51 He has shown strength with his arm;
    he has scattered the proud in the thoughts of their hearts.
52 He has brought down the powerful from their thrones,
    and lifted up the lowly;
53 he has filled the hungry with good things,
    and sent the rich away empty.

Mary tells us her Son, our Savior, Jesus Christ — the Word Made Flesh — tears down the old world order. He tears down the mighty from their thrones. He lifts up the lowly. He relieves the poor and hungry at the expense of the rich.

Mary’s Magnificat is the beating heart of social justice, and if we are to walk with Christian hearts, it must beat within us. And that is a radical call, a powerful call, for justice in the face of injustice, light and love in the face of darkness and hate.

In a 1933 sermon, given shortly after Hitler’s rise to power, German Lutheran pastor Dietrich Bonhoeffer, who would later die at the hands of the Nazis, told us the power of Mary’s words:

This song of Mary’s is the oldest Advent hymn. It is the most passionate, most vehement, one might almost say, most revolutionary Advent hymn ever sung. It is not the gentle, sweet, dreamy Mary that we so often see portrayed in pictures, but the passionate, powerful, proud, enthusiastic Mary, who speaks here. None of the sweet, sugary, or childish tones that we find so often in our Christmas hymns, but a hard, strong, uncompromising song of bringing down rulers from their thrones and humbling the lords of this world, of God’s power and of the powerlessness of men. These are the tones of the prophetic women of the Old Testament: Deborah, Judith, Miriam, coming alive in the mouth of Mary.

Mary brings to life the words of the Old Testament prophets, and passes them on for all of us, and perhaps especially for young women of color like those who organized Saturday’s Black Lives Matter rally. These words of Mary, and the inspiration they bring to oppressed hearts, are so dangerous to powerful, white oppressors, their public recitation has been banned in many settings through colonial history.

As the St. Mary’s Centre for Peace and Reconciliation, in Luton, England, notes on its website:

Apparently the Magnificat was excluded from its traditional place in evensong in churches run by the British East India Company in India. Years later Gandhi requested that this song be read in all the places where the British flag was being lowered on the final day of imperial rule in India.  The junta in Argentina forbade the song after the Mothers of the Disappeared displayed its words on placards in the capital plaza. And during the 1980s, the governments of Guatemala and El Salvador prohibited any public recitation of the song.
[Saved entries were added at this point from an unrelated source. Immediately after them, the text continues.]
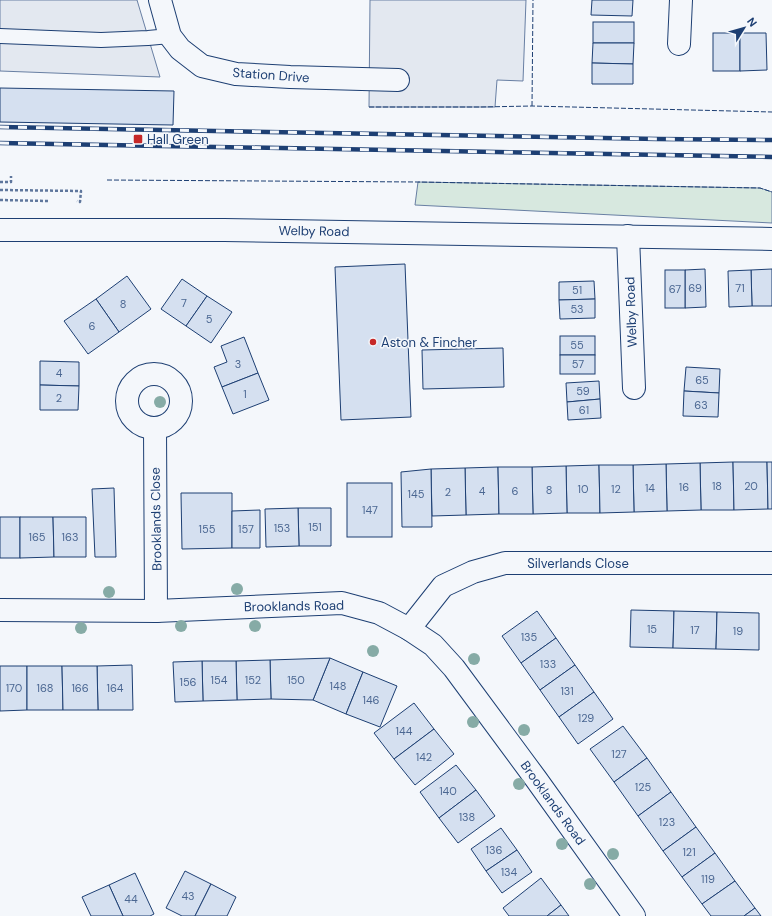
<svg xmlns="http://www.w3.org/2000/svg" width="772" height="916" viewBox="0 0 772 916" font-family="'DM Sans',sans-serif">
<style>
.green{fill:#d7e8df;stroke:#687fa3}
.parking{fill:#e3e8f0;stroke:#687fa3}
.building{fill:#d5e0f0;stroke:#1d3f73}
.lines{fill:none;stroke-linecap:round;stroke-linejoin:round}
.service-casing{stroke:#1d3f73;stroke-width:16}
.minor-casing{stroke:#1d3f73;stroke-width:24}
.path{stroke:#5e769c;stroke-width:2.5;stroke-dasharray:3 2;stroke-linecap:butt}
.service{stroke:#f4f7fb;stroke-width:14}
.minor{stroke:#f4f7fb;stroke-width:22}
.rail-casing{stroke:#1d3f73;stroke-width:4.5}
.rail{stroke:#f4f7fb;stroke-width:3;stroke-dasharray:9;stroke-linecap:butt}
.fence{stroke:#1d3f73;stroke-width:1;stroke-dasharray:5 2;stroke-linecap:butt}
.tree{fill:#86aba6}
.poi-dot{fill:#c62828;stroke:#f4f7fb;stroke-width:1.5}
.labels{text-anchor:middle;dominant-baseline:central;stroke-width:3;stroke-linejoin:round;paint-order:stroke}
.number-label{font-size:11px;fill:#4b6792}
.street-label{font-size:13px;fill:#1d3f73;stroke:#f4f7fb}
.poi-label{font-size:13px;fill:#1d3f73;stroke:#f4f7fb;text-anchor:start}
</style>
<rect width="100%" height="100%" fill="#f4f7fb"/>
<polygon class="green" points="418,182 760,188 772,192 772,223 415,205"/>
<g class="parking">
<polygon points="0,0 137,0 160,77 0,71"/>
<polygon points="370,0 526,0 523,81 497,80 495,107 369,107"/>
</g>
<g class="building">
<polygon points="592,0 633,0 632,16 591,15"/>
<rect x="593" y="22" width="41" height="21"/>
<rect x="713" y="33" width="27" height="38"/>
<polygon points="740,33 766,33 767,70 740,71"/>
<polygon points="593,43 634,43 633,64 592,63"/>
<polygon points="592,63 633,64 633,84 592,84"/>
<polygon points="0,88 174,91 173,125 0,122"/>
<polygon points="405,264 411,417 341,420 335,267"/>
<polygon points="705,269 706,307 685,308 685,270"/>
<polygon points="772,269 772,306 752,306 751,270"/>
<rect x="665" y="270" width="20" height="38"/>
<polygon points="751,270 752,306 729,307 728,271"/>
<polygon points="127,276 151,309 119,332 96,299"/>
<polygon points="182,279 207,296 186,326 161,309"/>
<polygon points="594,281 595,299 559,300 559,282"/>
<polygon points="207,296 232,312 211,343 186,326"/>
<polygon points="96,299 119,332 88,354 64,321"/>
<polygon points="595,299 595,318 560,319 559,300"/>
<rect x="560" y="336" width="35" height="19"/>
<polygon points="244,337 258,373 222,387 214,367 227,362 221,346"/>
<polygon points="503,348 504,387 423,389 422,350"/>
<rect x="560" y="355" width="35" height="19"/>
<polygon points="40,361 79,362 79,386 40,385"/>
<polygon points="686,367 720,369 719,393 684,391"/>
<polygon points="258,373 269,400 233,414 222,387"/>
<polygon points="599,381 600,399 567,402 566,383"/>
<polygon points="40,385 79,386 78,410 40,410"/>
<polygon points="684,391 719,393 718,417 683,416"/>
<polygon points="600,399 601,418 568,420 567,402"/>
<polygon points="733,462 734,510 701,510 700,463"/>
<polygon points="733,462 767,462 768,509 734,510"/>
<polygon points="767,462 772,462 772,509 768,509"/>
<polygon points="700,463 701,510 667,511 666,464"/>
<polygon points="666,464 667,511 634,512 633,465"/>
<polygon points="599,465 600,513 567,513 566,466"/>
<polygon points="599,465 633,465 634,512 600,513"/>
<polygon points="566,466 567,513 533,514 532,467"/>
<polygon points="498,467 499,514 466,515 465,468"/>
<polygon points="498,467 532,467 533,514 499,514"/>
<polygon points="465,468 466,515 432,516 431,469"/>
<polygon points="431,469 432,527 402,527 401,472"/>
<rect x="347" y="483" width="45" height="54"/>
<polygon points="114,488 116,557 95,557 92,489"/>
<polygon points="181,493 232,493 232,548 182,549"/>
<polygon points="298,508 331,508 331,546 299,546"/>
<polygon points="298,508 299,546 266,547 265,509"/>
<polygon points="260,510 260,548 232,548 232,511"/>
<rect x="0" y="517" width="20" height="41"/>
<polygon points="20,517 53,517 54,557 20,558"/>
<polygon points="53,517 86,517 86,557 54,557"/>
<polygon points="631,610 674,611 673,648 630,647"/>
<polygon points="537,611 556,638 521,663 502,636"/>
<polygon points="674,611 717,612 716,649 673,648"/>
<polygon points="717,612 759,613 759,650 716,649"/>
<polygon points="556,638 575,665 540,690 521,663"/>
<polygon points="330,658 363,672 346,714 313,700"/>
<polygon points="330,658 313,700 271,699 270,660"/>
<polygon points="270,660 271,699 237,700 236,661"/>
<polygon points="202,661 236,661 237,700 203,701"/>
<polygon points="202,661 203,701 175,702 173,662"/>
<polygon points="132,665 133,710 98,710 97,666"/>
<polygon points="575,665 594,692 559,717 540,690"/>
<polygon points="0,666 27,666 27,710 0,711"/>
<polygon points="27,666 62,666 63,710 27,710"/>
<polygon points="62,666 97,666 98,710 63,710"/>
<polygon points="363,672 397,686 380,727 346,714"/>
<polygon points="594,692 613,719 578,744 559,717"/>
<polygon points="414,703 434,729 394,759 374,733"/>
<polygon points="623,726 647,758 614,782 590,749"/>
<polygon points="434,729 454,754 415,785 394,759"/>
<polygon points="647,758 671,792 638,816 614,782"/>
<polygon points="456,765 476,790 439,818 420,792"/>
<polygon points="476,790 495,816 458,843 439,818"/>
<polygon points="671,792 696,827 663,851 638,816"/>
<polygon points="696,827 715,853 682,877 663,851"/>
<polygon points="501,828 517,850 486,871 471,849"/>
<polygon points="517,850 532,872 502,893 486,871"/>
<polygon points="715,853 735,881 702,904 682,877"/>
<polygon points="185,871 211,884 195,916 182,916 166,908"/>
<polygon points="135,873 154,914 150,916 123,916 109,885"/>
<polygon points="541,878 561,905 547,916 509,916 503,908"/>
<polygon points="735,881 755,908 744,916 711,916 702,904"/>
<polygon points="211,884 236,897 227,916 195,916"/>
<polygon points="109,885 123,916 91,916 82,897"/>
<polygon points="561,905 569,916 547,916"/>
<polygon points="755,908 761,916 744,916"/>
</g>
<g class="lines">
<defs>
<polyline id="service" points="0,36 101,40 148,38 170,36"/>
<g id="minor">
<polyline points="160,0 170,36 180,49 202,66 236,74 290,77 398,80"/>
<polyline points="679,44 681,0"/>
<polyline points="0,230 224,230 772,239"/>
<polyline points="628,236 634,388"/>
<circle cx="154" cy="401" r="27"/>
<polyline points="155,428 156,611"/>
<polyline points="0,610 156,611 342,603 379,613 409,629 433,645 454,668 536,779 634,916"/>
<polyline points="409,629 443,586 473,572 505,563 772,563"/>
</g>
</defs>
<use href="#service" class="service-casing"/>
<use href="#minor" class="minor-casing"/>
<g class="path">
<polyline points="0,182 11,182 11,176"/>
<polyline points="0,190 81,191 80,202 77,201"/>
<polyline points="0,200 48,201"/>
</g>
<use href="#service" class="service"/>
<use href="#minor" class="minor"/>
<defs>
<g id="rail">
<polyline points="0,127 658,139 772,140"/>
<polyline points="0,143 772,157"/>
</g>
</defs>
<use href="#rail" class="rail-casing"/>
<use href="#rail" class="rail"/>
<g class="fence">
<polyline points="532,106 533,0"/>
<polyline points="369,107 481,107 532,106 772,112"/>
<polyline points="107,180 418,182 760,188 772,192"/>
</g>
</g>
<g class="tree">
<circle cx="160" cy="402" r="6"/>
<circle cx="237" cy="589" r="6"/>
<circle cx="109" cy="592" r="6"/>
<circle cx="181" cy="626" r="6"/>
<circle cx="255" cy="626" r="6"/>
<circle cx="81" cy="628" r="6"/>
<circle cx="373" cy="651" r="6"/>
<circle cx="474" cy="659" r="6"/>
<circle cx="473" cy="722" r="6"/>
<circle cx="524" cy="730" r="6"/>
<circle cx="519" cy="784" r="6"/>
<circle cx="562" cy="844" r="6"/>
<circle cx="613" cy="854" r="6"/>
<circle cx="590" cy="884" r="6"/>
</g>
<g class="poi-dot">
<rect x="133" y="134" width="10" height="10" rx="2"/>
<circle cx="373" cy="342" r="4"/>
</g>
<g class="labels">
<g class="number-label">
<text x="695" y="288">69</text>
<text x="740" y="288">71</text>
<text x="675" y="289">67</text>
<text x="577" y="290">51</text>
<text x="184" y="303">7</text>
<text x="123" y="304">8</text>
<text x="577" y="309">53</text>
<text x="209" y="319">5</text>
<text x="92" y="326">6</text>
<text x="577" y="345">55</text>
<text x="238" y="364">3</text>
<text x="578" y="364">57</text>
<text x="59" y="373">4</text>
<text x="702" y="380">65</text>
<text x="583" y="391">59</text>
<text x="245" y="394">1</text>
<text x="59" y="398">2</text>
<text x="701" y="405">63</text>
<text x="584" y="410">61</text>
<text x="717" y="486">18</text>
<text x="751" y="486">20</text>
<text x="684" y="487">16</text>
<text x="650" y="488">14</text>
<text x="583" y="489">10</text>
<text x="616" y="489">12</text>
<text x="549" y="490">8</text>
<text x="482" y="491">4</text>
<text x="515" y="491">6</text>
<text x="448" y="492">2</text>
<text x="416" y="494">145</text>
<text x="370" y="510">147</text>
<text x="315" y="527">151</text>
<text x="282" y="528">153</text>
<text x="207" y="529">155</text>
<text x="246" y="529">157</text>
<text x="37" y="537">165</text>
<text x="70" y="537">163</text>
<text x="652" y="629">15</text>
<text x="695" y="630">17</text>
<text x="738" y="631">19</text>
<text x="529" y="637">135</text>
<text x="548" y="664">133</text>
<text x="219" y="680">154</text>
<text x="253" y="680">152</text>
<text x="296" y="680">150</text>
<text x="188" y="682">156</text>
<text x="338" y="686">148</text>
<text x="14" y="688">170</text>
<text x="45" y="688">168</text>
<text x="80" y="688">166</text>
<text x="115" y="688">164</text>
<text x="567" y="691">131</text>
<text x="371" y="700">146</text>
<text x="586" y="718">129</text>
<text x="404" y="731">144</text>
<text x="619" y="754">127</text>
<text x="424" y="757">142</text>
<text x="643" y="787">125</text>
<text x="448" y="791">140</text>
<text x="467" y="817">138</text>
<text x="667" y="822">123</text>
<text x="494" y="850">136</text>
<text x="689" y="852">121</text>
<text x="509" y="872">134</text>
<text x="708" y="879">119</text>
<text x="188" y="896">43</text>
<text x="131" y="899">44</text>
</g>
<g class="street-label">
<text transform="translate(271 75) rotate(4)">Station Drive</text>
<text transform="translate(314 231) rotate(1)">Welby Road</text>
<text transform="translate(631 312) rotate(-92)">Welby Road</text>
<text transform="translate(156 519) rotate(-91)">Brooklands Close</text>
<text x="578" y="563">Silverlands Close</text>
<text transform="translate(294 606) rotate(-1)">Brooklands Road</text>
<text transform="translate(553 803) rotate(54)">Brooklands Road</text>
</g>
<g class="poi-label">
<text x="147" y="139">Hall Green</text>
<text x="381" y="342">Aston &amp; Fincher</text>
</g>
</g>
<g transform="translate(744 28) rotate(53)" stroke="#f4f7fb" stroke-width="3" paint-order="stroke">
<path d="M0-3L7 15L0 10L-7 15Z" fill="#1d3f73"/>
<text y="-6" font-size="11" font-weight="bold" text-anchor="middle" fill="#1d3f73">N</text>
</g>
</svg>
The words of Mary, born of the Spirit of Christ beating within her womb, are as dangerous to oppressors and as uplifting to the oppressed as they were 2,000 years ago. Read these words. Recite them. Pray them. Write them on your hearts. And most importantly, let them guide your hands, your feet and your words, that Mary’s Song of Justice may come to fruition in our land, in our time.

Let us pray:

Almighty God, who created all of us in your image: Grant us
grace fearlessly to contend against evil and to make no peace
with oppression; and, that we may reverently use our freedom,
help us to employ it in the maintenance of justice in our
communities and among the nations, to the glory of your holy
Name; through Jesus Christ our Lord, who lives and reigns with
you and the Holy Spirit, one God, now and for ever. Amen.

3 thoughts on “Black Lives Matter and the Power of Mary’s Song

  1. Thank you for this powerful article. As musicians we are very familiar with “Mary’s Song” but the context in which you have placed it has really given it more meaning to me.